Oct 26th 11:30-12:30 WWH 335

As adoption of mobile phones has skyrocketed, so have scams involving them. The text method is called “SMiShing,” (aka “SMShing”, or “smishing”) in which a fraudster sends a phishing link via Short Message Service (SMS) text to a phone. However, no data exists on
who is most vulnerable to SMiShing. Prior work in phishing (its e-mail cousin) indicates that this is likely to vary by demographic and contextual factors. In our first-of-its-kind study, using a simulation method that is commonly used and produces valid results, we collect this data from N=1007 U.S. adult mobile phone users. Younger people and college students emerge in this sample as the most vulnerable. Participants struggled to correctly identify legitimate messages and were easily misled when they knew they had an account with the faked
message entity. Counterintuitively, participants with higher levels of security training and awareness were less correct in rating possible SMiSh.
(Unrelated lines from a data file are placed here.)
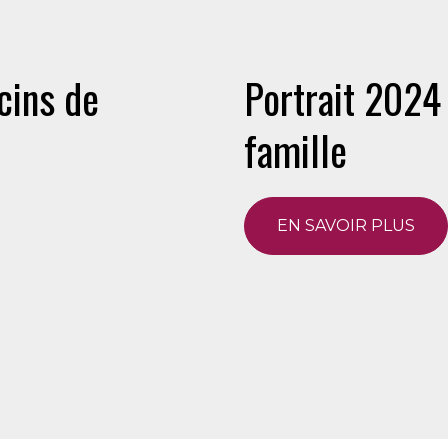
cins de
Portrait 2024
famille
EN SAVOIR PLUS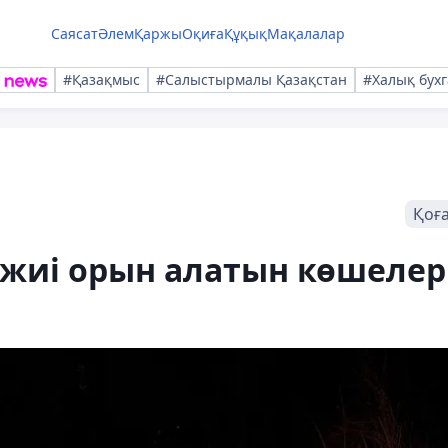
Саясат
Әлем
Қаржы
Оқиға
Құқық
Мақалалар
#Қазақмыс
#Салыстырмалы Қазақстан
#Халық бухг
Қоғ
жиі орын алатын көшелер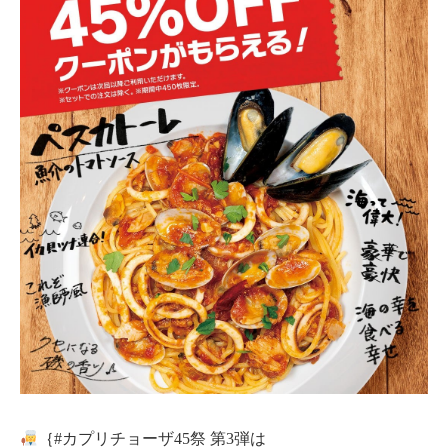
｛#カプリチョーザ45祭 第3弾は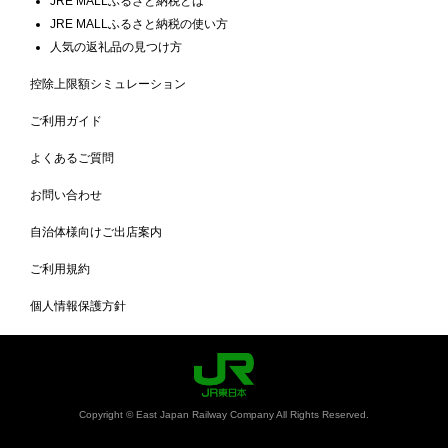
JRE MALLふるさと納税とは
JRE MALLふるさと納税の使い方
人気の返礼品の見つけ方
控除上限額シミュレーション
ご利用ガイド
よくあるご質問
お問い合わせ
自治体様向けご出店案内
ご利用規約
個人情報保護方針
Copyright © East Japan Railway Company All Rights Reserved.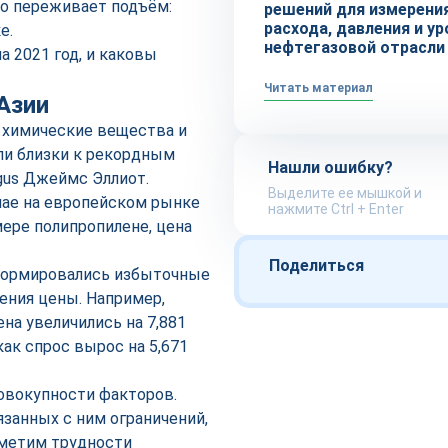
но переживает подъём:
решений для измерени
расхода, давления и ур
е.
нефтегазовой отрасли
 2021 год, и каковы
Читать материал
Азии
е химические вещества и
ли близки к рекордным
Нашли ошибку?
rgus Джеймс Эллиот.
Выделите ее мышкой и
мае на европейском рынке
нажмите Ctrl + Enter
мере полипропилене, цена
Поделиться
сформировались избыточные
ения цены. Например,
на увеличились на 7,881
как спрос вырос на 5,671
совокупности факторов.
язанных с ним ограничений,
тметим трудности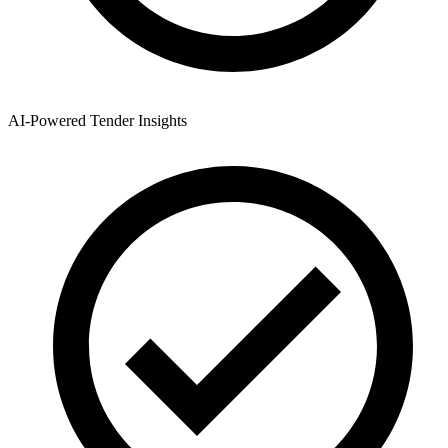
AI-Powered Tender Insights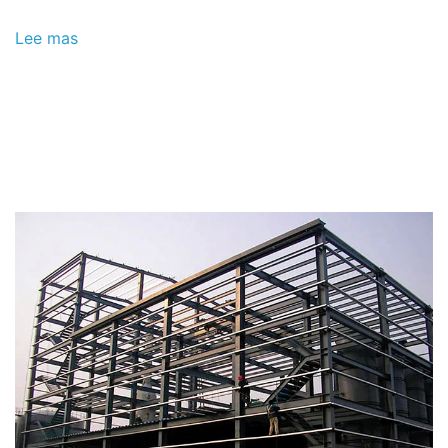
Lee mas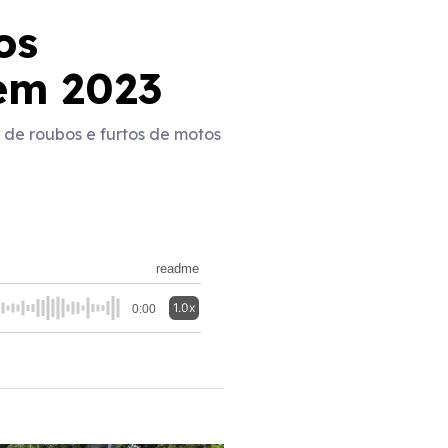
os
em 2023
 de roubos e furtos de motos
readme
1.0x
0:00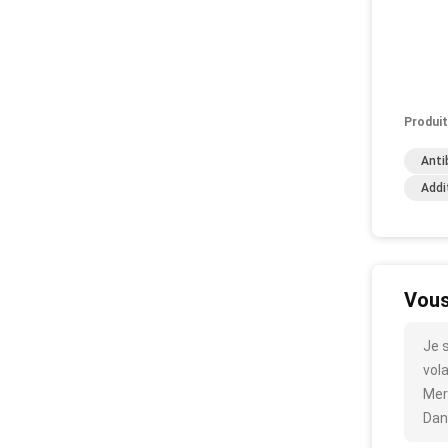
Produit
Anti
Addi
Vous
Je 
vola
Mer
Dan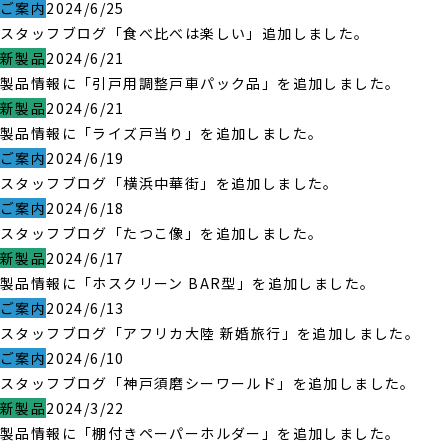
ご案内
2024/6/25
スタッフブログ「食べ比べは楽しい」追加しました。
新製品
2024/6/21
製品情報に「引戸用調整戸車パック品」を追加しました。
新製品
2024/6/21
製品情報に「ライズ戸当り」を追加しました。
ご案内
2024/6/19
スタッフブログ「横浜中華街」を追加しました。
ご案内
2024/6/18
スタッフブログ「たつこ像」を追加しました。
新製品
2024/6/17
製品情報に「ホスクリーン BAR型」を追加しました。
ご案内
2024/6/13
スタッフブログ「アフリカ大陸 新婚旅行」を追加しました。
ご案内
2024/6/10
スタッフブログ「神戸須磨シーワールド」を追加しました。
新製品
2024/3/22
製品情報に「棚付きペーパーホルダー」を追加しました。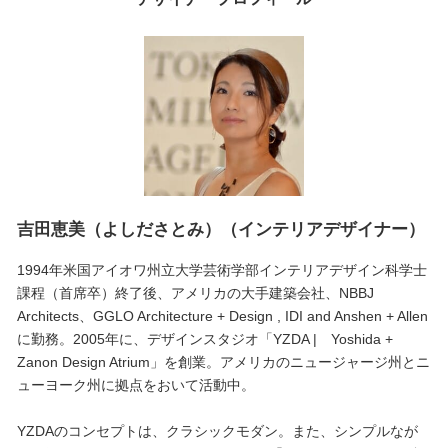
吉田恵美（よしださとみ）（インテリアデザイナー）
1994年米国アイオワ州立大学芸術学部インテリアデザイン科学士
課程（首席卒）終了後、アメリカの大手建築会社、NBBJ
Architects、GGLO Architecture + Design , IDI and Anshen + Allen
に勤務。2005年に、デザインスタジオ「YZDA | Yoshida +
Zanon Design Atrium」を創業。アメリカのニュージャージ州とニ
ューヨーク州に拠点をおいて活動中。
YZDAのコンセプトは、クラシックモダン。また、シンプルなが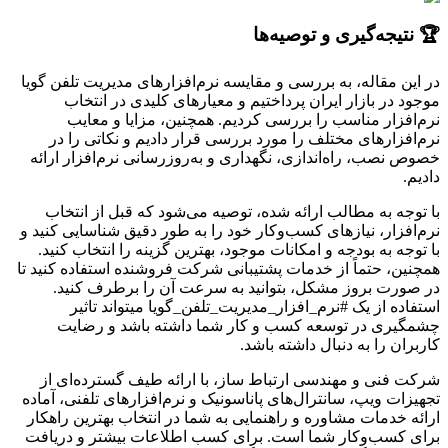
🏆 نتیجه‌گیری و توصیه‌ها
در این مقاله، به بررسی و مقایسه نرم‌افزارهای مدیریت تلفن گویا
موجود در بازار ایران پرداختیم و معیارهای کلیدی در انتخاب
نرم‌افزار مناسب را بررسی کردیم. همچنین، مزایا و معایب
نرم‌افزارهای مختلف را مورد بررسی قرار دادیم و نکاتی را در
خصوص نصب، راه‌اندازی، نگهداری و به‌روزرسانی نرم‌افزار ارائه
دادیم.
با توجه به مطالب ارائه شده، توصیه می‌شود که قبل از انتخاب
نرم‌افزار، نیازهای کسب‌وکار خود را به طور دقیق شناسایی کنید و
با توجه به بودجه و امکانات موجود، بهترین گزینه را انتخاب کنید.
همچنین، حتماً از خدمات پشتیبانی شرکت فروشنده استفاده کنید تا
در صورت بروز مشکل، بتوانید به سرعت آن را برطرف کنید.
استفاده از یک #نرم_افزار_مدیریت_تلفن_گویا میتواند تاثیر
چشمگیری در توسعه کسب و کار شما داشته باشد و رضایت
کاربران را به دنبال داشته باشد.
شرکت فنی و مهندسی ارتباط ساز، با ارائه طیف گسترده‌ای از
تجهیزات ویپ، سانترال‌های پاناسونیک و نرم‌افزارهای تلفنی، آماده
ارائه خدمات مشاوره و راهنمایی به شما در انتخاب بهترین راهکار
برای کسب‌وکار شما است. برای کسب اطلاعات بیشتر و دریافت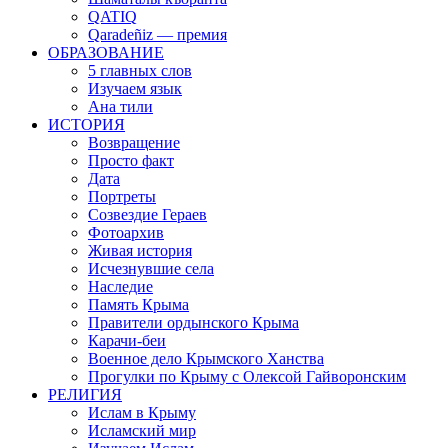
QATIQ
Qaradeñiz — премия
ОБРАЗОВАНИЕ
5 главных слов
Изучаем язык
Ана тили
ИСТОРИЯ
Возвращение
Просто факт
Дата
Портреты
Созвездие Гераев
Фотоархив
Живая история
Исчезнувшие села
Наследие
Память Крыма
Правители ордынского Крыма
Карачи-беи
Военное дело Крымского Ханства
Прогулки по Крыму с Олексой Гайворонским
РЕЛИГИЯ
Ислам в Крыму
Исламский мир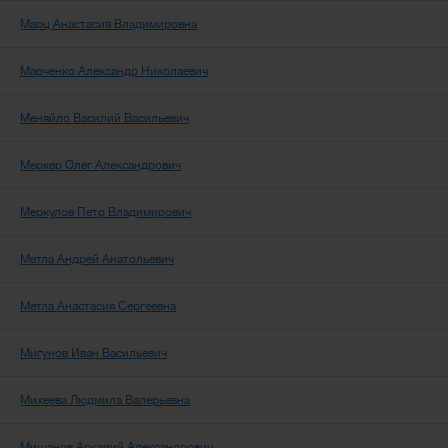
Марц Анастасия Владимировна
Марченко Александр Николаевич
Меняйло Василий Васильевич
Меркер Олег Александрович
Меркулов Петр Владимирович
Метла Андрей Анатольевич
Метла Анастасия Сергеевна
Мигунов Иван Васильевич
Михеева Людмила Валерьевна
Мишанов Аркадий Александрович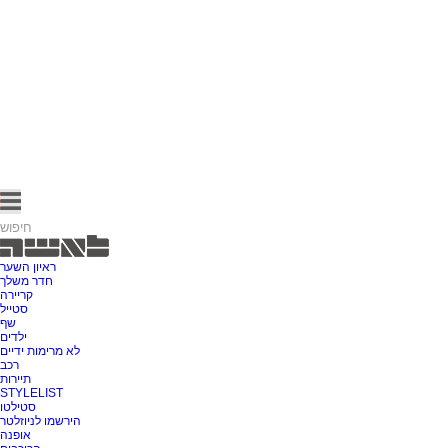
ראיון השער
חדר משלך
קריירה
סטייל
שף
ילדים
לא מרימות ידיים
רכב
תיירות
STYLELIST
סטילטו
הירשמו לניוזלטר
אופנה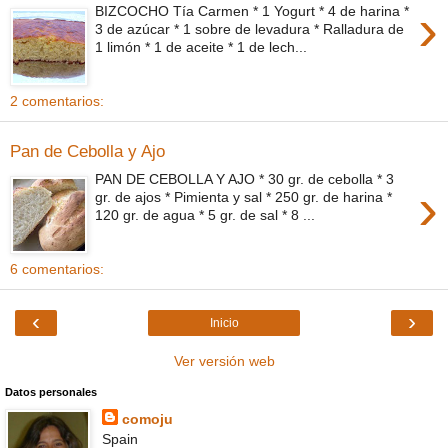
›
BIZCOCHO Tía Carmen * 1 Yogurt * 4 de harina *
3 de azúcar * 1 sobre de levadura * Ralladura de
1 limón * 1 de aceite * 1 de lech...
2 comentarios:
Pan de Cebolla y Ajo
PAN DE CEBOLLA Y AJO * 30 gr. de cebolla * 3
›
gr. de ajos * Pimienta y sal * 250 gr. de harina *
120 gr. de agua * 5 gr. de sal * 8 ...
6 comentarios:
‹
›
Inicio
Ver versión web
Datos personales
comoju
Spain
We recommend next steps for researchers, regulators and telecom providers, such as displaying trust indicators for SMS senders.

Sarah Tabassum, a 3rd-year Ph.D. student at the Department of Software and Information Systems within the College of Computing and Informatics at the University of North Carolina at Charlotte (UNCC). My research revolves around the intersection of usable privacy and security and Human-Computer Interaction (HCI). I am deeply enthusiastic about exploring the intricacies of human factors within the field of privacy and security, with the ultimate aim of creating solutions that enhance user experiences and protect sensitive information.